The immense popularity of Johnny
Weissmuller’s Tarzan movies from 1932 to 1948 tended to overshadow Edgar Rice
Burroughs’ original novels, which were already 20 years old when Weissmuller
put on his first loincloth.
Those movies continued to air on
local television through the 1960s, giving several generations of Americans the
impression that Tarzan was a kind of jungle caveman whose chimpanzee, Cheeta,
found him a son in a plane crash. Unimaginatively, Tarzan and Jane named the
orphan “Boy” in the 1939 film Tarzan
Finds a Son!
What most didn’t know was that
Tarzan’s son had been born in the usual way in 1914 in the ERB novel The Beasts of Tarzan, and that his name
was John “Jack” Clayton, Viscount Greystoke — or, in ape-speak, Korak.

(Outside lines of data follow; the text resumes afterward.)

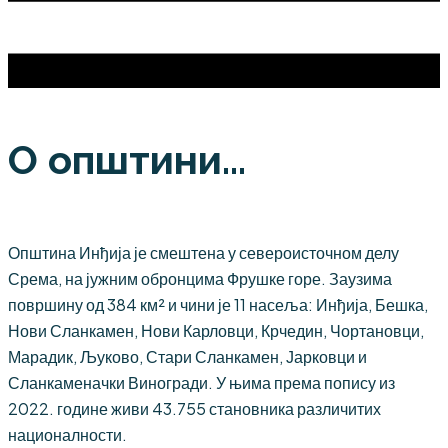
О општини...
Општина Инђија је смештена у североисточном делу
Срема, на јужним обронцима Фрушке горе. Заузима
површину од 384 км² и чини је 11 насеља: Инђија, Бешка,
Нови Сланкамен, Нови Карловци, Крчедин, Чортановци,
Марадик, Љуково, Стари Сланкамен, Јарковци и
Сланкаменачки Виногради. У њима према попису из
2022. године живи 43.755 становника различитих
националности.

The long-running Tarzan comic book
series, first published by Dell and then by Gold Key, leaned toward the
Hollywood interpretation of Tarzan. But by 1962, the out-of-print Tarzan
novels, some of which had fallen into the public domain, were being reissued by
no fewer than four publishers: Canaveral, Dover, Ace and Ballantine. Snapped up
by readers, the original Tarzan swung back into action.
Gold Key chose that moment to
publish their second Tarzan-related series, Korak,
Son of Tarzan. In the first issue (cover-dated Jan. 1964), artist Russ
Manning and writer Gaylord Du Bois evolved the “Boy” of previous comics into
the Korak of Burroughs’ novels. The title, essentially the adventures of a
teenaged Tarzan, was popular enough to last 45 issues, through 1972.

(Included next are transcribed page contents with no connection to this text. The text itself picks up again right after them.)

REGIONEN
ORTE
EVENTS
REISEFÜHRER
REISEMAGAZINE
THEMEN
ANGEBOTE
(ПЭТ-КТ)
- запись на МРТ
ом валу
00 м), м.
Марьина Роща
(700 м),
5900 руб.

Both Tarzan and Korak fit my
working definition of a superhero, by the way, which is a protagonist who
possesses superhuman powers and/or a
dual identity (although not necessarily a secret one). Tarzan and his son fit
on both counts. They share the infrahuman ability to talk to animals, and they
have dual identities as English aristocrats and jungle lords.